Recent Earthquakes Unearth Memories
It’s been eight years since the Northridge quake and twice that long since Chris Hess was taught the earthquake drill so familiar to California schoolchildren.
But for each of the dozens of small quakes that have rolled through the region since Monday--all aftershocks of the 1994 temblor--Hess remembered the childhood drill and ran for the nearest doorway.
This week’s quakes, the largest a 4.2 shaker Monday night, have prompted the 25-year-old Cal State Northridge student and many other Southern Californians to brush up on quake preparedness skills and try to calm their nerves.
“Northridge started small, then it escalated and the shaking didn’t seem to stop,” Hess said. Monday night’s quake “started off small, and thank God it stayed little.”
Those who have religiously kept their water bottles filled and valuables glued to the shelves since January 1994 said the aftershocks of the 6.7 magnitude quake justify their preparations for the Big One.
“Northridge taught us to be prepared rather than just run around being scared,” said Robin Galvez, 54, who lives in Simi Valley near the epicenter of the recent quakes.
Galvez said she keeps a 55-gallon tank of water and a week’s supply of canned food in the kitchen.
Monday night’s temblor, however, sent her cat, which was wedged between a couch and an end table for days after the 1994 quake, under her bed for 24 hours.
Tara Condon, a Simi Valley manicurist who is eight months’ pregnant, said she didn’t realize there had been a quake Monday night until her husband ran to tell her.
“I just thought it was me walking because I’m so fat,” said Condon, 37, as she filed nails at the Get Nailed salon. “But my husband comes running in, screaming and yelling about the Big One coming. I just laughed at him.”
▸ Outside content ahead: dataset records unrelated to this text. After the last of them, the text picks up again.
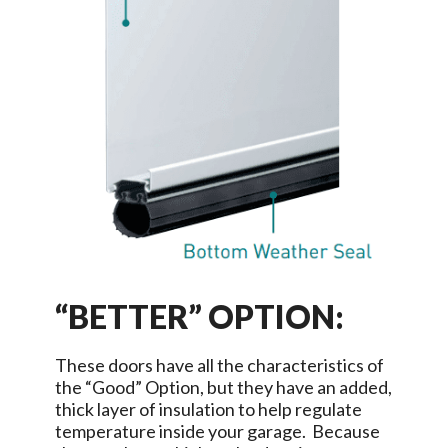
“BETTER” OPTION:
These doors have all the characteristics of
the “Good” Option, but they have an added,
thick layer of insulation to help regulate
temperature inside your garage. Because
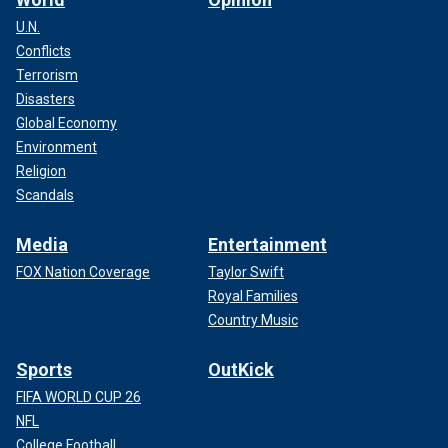
U.N.
Conflicts
Terrorism
Disasters
Global Economy
Environment
Religion
Scandals
Media
Entertainment
FOX Nation Coverage
Taylor Swift
Royal Families
Country Music
Sports
OutKick
FIFA WORLD CUP 26
NFL
College Football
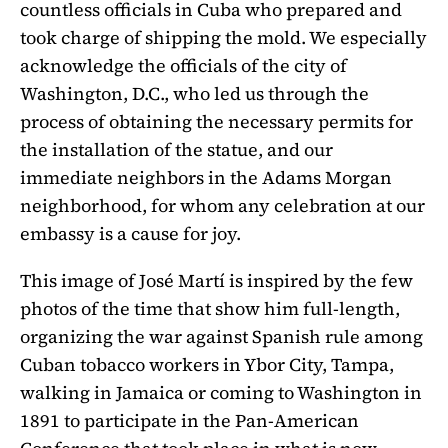
countless officials in Cuba who prepared and
took charge of shipping the mold. We especially
acknowledge the officials of the city of
Washington, D.C., who led us through the
process of obtaining the necessary permits for
the installation of the statue, and our
immediate neighbors in the Adams Morgan
neighborhood, for whom any celebration at our
embassy is a cause for joy.
This image of José Martí is inspired by the few
photos of the time that show him full-length,
organizing the war against Spanish rule among
Cuban tobacco workers in Ybor City, Tampa,
walking in Jamaica or coming to Washington in
1891 to participate in the Pan-American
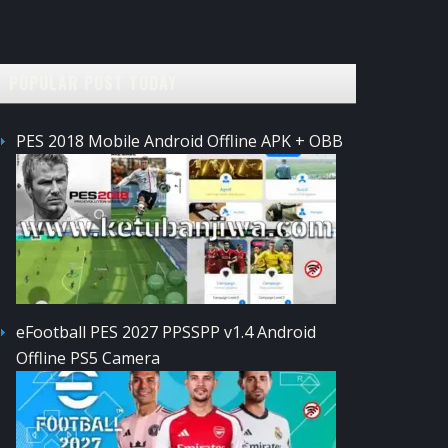
POPULAR POST TODAY
PES 2018 Mobile Android Offline APK + OBB
eFootball PES 2027 PPSSPP v1.4 Android
Offline PS5 Camera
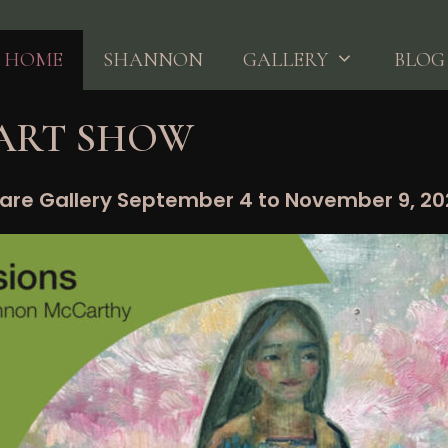
HOME
SHANNON
GALLERY
BLOG
 ART SHOW
are Gallery September 4 to November 9, 2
The couple have started putting their shoes by the bed before going to sleep, and her husband has insisted she wear pajama bottoms, Condon said.
“He’s just Mr. Paranoid,” she said. “I’m sure I won’t forget to put on pants, even if there’s a big earthquake.”
Curtis Swartley, 22, said customers at Brunswick Valley Bowl in Simi Valley haven’t worried.
“If the pins fall, they reset them,” Swartley said. “No one freaks out about earthquakes--this is California.”
Some native Southern Californians, however, developed earthquake phobias after the 1994 shaker, including Yoseya Taylor, 18, who said she ran under a closet doorway when the ground shook Monday night.
“I was freaked the heck out,” said Taylor, who lives in a Cal State Northridge dorm. “I’ve been in earthquakes in L.A. Those are nothing. Earthquakes in Northridge are scarier.”